L’anniversaire du rapatriement de la Constitution, c’est aussi le 40 anniversaire de la Charte canadienne des droits et libertés, un autre héritage honni de Trudeau père. Pour les tenants du parlementarisme britannique pur, elle a marqué le début de l’ère du « gouvernement par les juges » et le triomphe des droits individuels sur les droits collectifs.

Vus du Québec, certains arrêts ont mauvaise presse, entre autres lorsqu’il est question des droits des minorités religieuses (port du kirpan à l’école, du turban dans la GRC, etc.). Mais on oublie trop souvent que la Charte québécoise des droits et libertés ressemble à son pendant fédéral.

Le problème, comme le souligne aujourd’hui dans nos pages le titulaire de la Chaire de recherche du Canada en études québécoises et canadiennes, Alain-G. Gagnon, c’est la superposition de la charte fédérale à la québécoise.

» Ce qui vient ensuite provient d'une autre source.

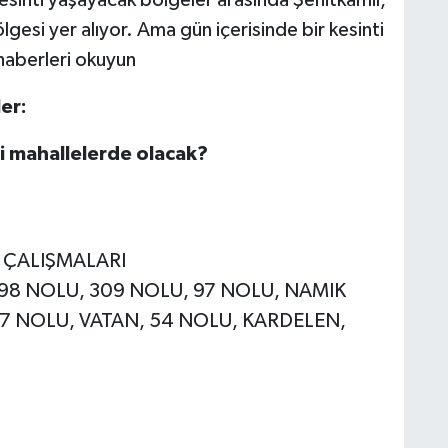
gesi yer alıyor. Ama gün içerisinde bir kesinti
haberleri okuyun
er:
gi mahallelerde olacak?
E ÇALIŞMALARI
, 98 NOLU, 309 NOLU, 97 NOLU, NAMIK
7 NOLU, VATAN, 54 NOLU, KARDELEN,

Sa préséance sur les lois votées par Québec est une restriction qui demeure toujours aussi inacceptable 40 ans après les faits. Ce n’est pas pour rien si l’Assemblée nationale a parlé d’une seule voix cette semaine pour dénoncer « l’affront » du rapatriement, qui continue de « produire des effets préjudiciables à l’autonomie du Québec et à sa capacité de maintenir et de développer sa personnalité collective ».

L’heure est peut-être venue, pour nos élus, de doter le Québec d’une constitution particulière, comme le propose l’ex-ministre libéral Benoît Pelletier, professeur à la Faculté de droit de l’Université d’Ottawa. Ce serait l’occasion de réaffirmer nos valeurs individuelles et collectives, ainsi que notre engagement à évoluer dans une nation dont la langue officielle et commune est le français.

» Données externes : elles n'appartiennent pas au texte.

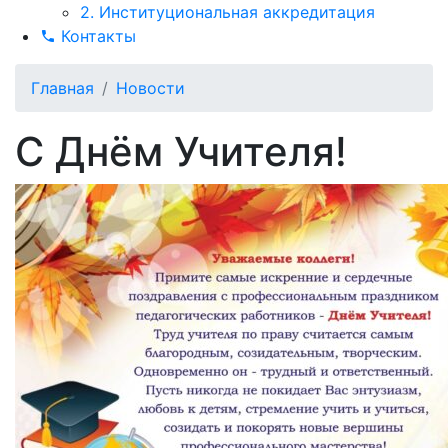
2. Институциональная аккредитация
Контакты
Главная
Новости
С Днём Учителя!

Pour en revenir à la charte canadienne des droits, il n’en demeure pas moins que son adoption a aussi engendré des avancées considérables vers la mise à l’abri des citoyens de l’arbitraire policier et des sautes d’humeur des gouvernements élus, ces derniers n’ayant certes pas le monopole de la vertu. À la Cour suprême, des causes constitutionnelles célèbres ont permis l’avancement d’une multitude de droits pour les femmes, les minorités francophones hors Québec, la communauté LGBTQ, les personnes handicapées, les Autochtones, et plus encore.

Ni parfaits ni outranciers, les principes et les valeurs qui ont émergé de ces arrêts clés sont à l’image de l’évolution du Canada et du Québec comme des sociétés pluralistes et démocratiques au sein desquelles le politique ne peut plus prétendre au monopole de la représentation.

Dans sa quête nécessaire et légitime pour aspirer à la plus grande autonomie, le Québec devra s’accommoder des inéluctables transformations sociétales qui sont à l’œuvre ici comme ailleurs. Elles tiennent moins au rapatriement de la Constitution qu’à l’affirmation d’un irrépressible désir d’individualité dans les sociétés libérales, transformées pour le meilleur et pour le pire au gré de la mondialisation des échanges et de la révolution numérique.

Sans cette réinvention du discours, les revendications du Québec susciteront une adhésion populaire que nous pouvons situer entre la résignation et l’oubli.